The pictures stay out. Please retype every line below exactly.

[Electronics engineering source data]
Segment Open
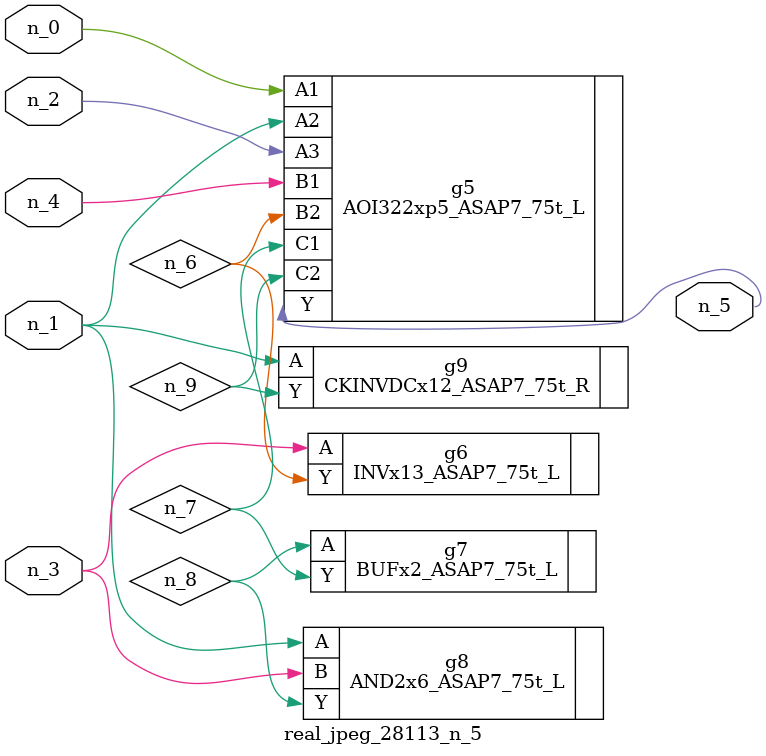
<source format=v>
module real_jpeg_28113_n_5 (n_4, n_0, n_1, n_2, n_3, n_5);

input n_4;
input n_0;
input n_1;
input n_2;
input n_3;

output n_5;

wire n_8;
wire n_6;
wire n_7;
wire n_9;

AOI322xp5_ASAP7_75t_L g5 ( 
.A1(n_0),
.A2(n_1),
.A3(n_2),
.B1(n_4),
.B2(n_6),
.C1(n_7),
.C2(n_9),
.Y(n_5)
);

AND2x6_ASAP7_75t_L g8 ( 
.A(n_1),
.B(n_3),
.Y(n_8)
);

CKINVDCx12_ASAP7_75t_R g9 ( 
.A(n_1),
.Y(n_9)
);

INVx13_ASAP7_75t_L g6 ( 
.A(n_3),
.Y(n_6)
);

BUFx2_ASAP7_75t_L g7 ( 
.A(n_8),
.Y(n_7)
);


endmodule
</source>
Segment Closed
Solution to this exercise:
<source format=v>
module real_jpeg_28113_n_5 (n_4, n_0, n_1, n_2, n_3, n_5);

input n_4;
input n_0;
input n_1;
input n_2;
input n_3;

output n_5;

wire n_8;
wire n_6;
wire n_7;
wire n_9;

AOI322xp5_ASAP7_75t_L g5 ( 
.A1(n_0),
.A2(n_1),
.A3(n_2),
.B1(n_4),
.B2(n_6),
.C1(n_7),
.C2(n_9),
.Y(n_5)
);

AND2x6_ASAP7_75t_L g8 ( 
.A(n_1),
.B(n_3),
.Y(n_8)
);

CKINVDCx12_ASAP7_75t_R g9 ( 
.A(n_1),
.Y(n_9)
);

INVx13_ASAP7_75t_L g6 ( 
.A(n_3),
.Y(n_6)
);

BUFx2_ASAP7_75t_L g7 ( 
.A(n_8),
.Y(n_7)
);


endmodule
</source>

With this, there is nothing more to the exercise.